GT Biopharma, Inc. (NASDAQ: GTBP) has announced the dosing of the first patient in a Phase 1 clinical trial evaluating GTB-3650, a second-generation TriKE (Tri-specific Killer Engager), for the treatment of relapsed or refractory (r/r) CD33-expressing hematologic malignancies. This trial marks a significant step forward in the development of novel immunotherapies for patients with limited treatment options.
The Phase 1 dose-escalation study aims to assess the safety, pharmacokinetics, pharmacodynamics, in vivo expansion of endogenous patient NK cells, and clinical activity of GTB-3650. Up to 14 patients across seven cohorts with r/r CD33-expressing hematologic malignancies, including refractory acute myeloid leukemia (AML) and high-risk myelodysplastic syndrome (MDS), will be enrolled. GTB-3650 will be administered in two-week blocks, with two weeks on and two weeks off, for up to four months, contingent on clinical benefit. The trial is registered on clinicaltrials.gov under the identifier NCT06594445.

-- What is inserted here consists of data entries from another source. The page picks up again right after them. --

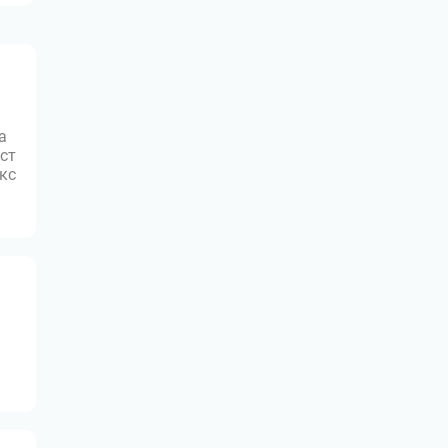
а
ст
юкс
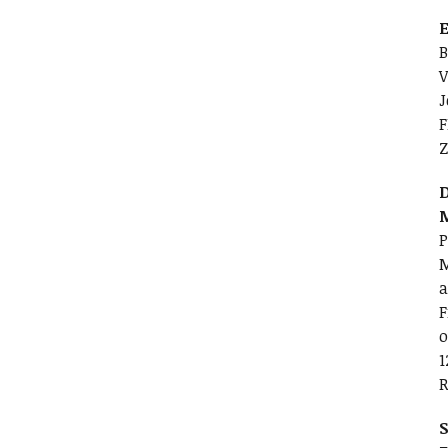
E
B
V
J
F
Z
D
P
M
a
F
o
1
R
S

Advancing NK Cell Engager Technology
GTB-3650 represents GT Biopharma's next-generation TriKE platform, incorporating camelid nanobody technology. This innovative approach has the potential to enhance potency and improve binding affinity to target cells, potentially leading to more effective tumor cell killing. The TriKE platform is designed to harness and enhance the cancer-killing abilities of a patient’s immune system’s natural killer (NK) cells.
Management Perspective
"We are thrilled to initiate patient dosing with GTB-3650 in the Phase 1 trial to evaluate the potential in patients with hematological malignancies, which represents a significant milestone for the company," stated Michael Breen, Executive Chairman and interim Chief Executive Officer of GT Biopharma. "As we continue to progress through clinical development, we eagerly anticipate sharing initial data from the study in 2025."
About GT Biopharma
GT Biopharma, Inc. is a clinical-stage biopharmaceutical company focused on the development and commercialization of immuno-oncology therapeutic products based on its proprietary TriKE® NK cell engager platform. The company has an exclusive worldwide license agreement with the University of Minnesota to further develop and commercialize therapies using TriKE technology.